Written By Unknown on Tuesday, 21 October 2014 | 03:20

So I am currently in London, part way through the first of a mad pair of weeks encompassing a meeting, two conferences, a couple of days in the archives and two days with the BBC at the Great Yorkshire Show. To ease myself in, I began Monday morning with a wander around the Enduring War exhibition at the British Library.
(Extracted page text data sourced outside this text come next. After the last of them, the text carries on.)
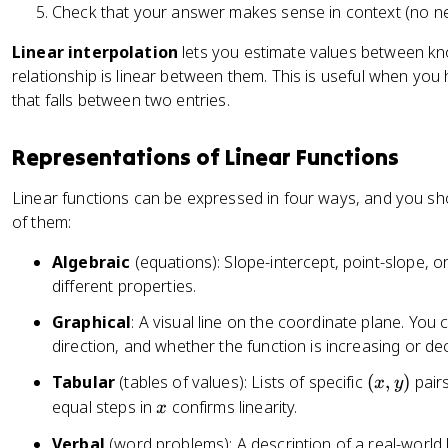
Check that your answer makes sense in context (no neg
Linear interpolation
lets you estimate values between kn
relationship is linear between them. This is useful when you
that falls between two entries.
Representations of Linear Functions
Linear functions can be expressed in four ways, and you s
of them:
Algebraic
(equations): Slope-intercept, point-slope, o
different properties.
Graphical
: A visual line on the coordinate plane. You 
direction, and whether the function is increasing or de
(
Tabular
(tables of values): Lists of specific
(
,
)
pairs
x
y
x
x
equal steps in
confirms linearity.
x
,
Verbal
(word problems): A description of a real-world li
This is an ambitious exhibition, given the size of the space it occupies. Divided in to six sections, from the ‘The Call to Arms’ to ‘Grief and Memory’, the exhibition not only tries to tell a complete story of the war, but as a contributing partner in the Europeana 1914-1918 project, attempts to do it from an international perspective. Inevitably, some things are missed, while others are under-analysed. For instance, the caption to one photograph ends with the statement ‘There was an increase in Protestant church attendance in Britain in the first weeks of the war but, for a number of reasons, this was not sustained.’ There is no indication as to possible reasons why church attendance was not sustained, leaving this viewer with a sense of incompleteness.


In fact, the section on ‘Faith Under Fire’ is possibly the least satisfactory of the six. The claim about the prevalence of protective charms and rituals is never really demonstrated, in part because the use of the library’s resources places limits on what is available for display. The original manuscript of Ruper Brooke’s ‘The Soldier’ in the first section is extraordinarily moving, but there is no equivalent of, say, Adolphus, the mascot who has become the face of the Liddle Collection at the University of Leeds.


Excellent use is made of posters, particularly in illustrating the Russian perspective, and the use of ANZAC trench journals makes a double point with an elegant lightness of touch. Nonetheless, the material on display does not consistently feel capable of carrying the full breadth of the story that the exhibition is attempting to tell. Indeed, so broad is the narrative that it isn’t always evident what the curators understood by the exhibition’s subtitle, ‘Grief, Grit and Humour’. All three elements are addressed episodically but don’t really feel as if they are the central thread of a coherent narrative.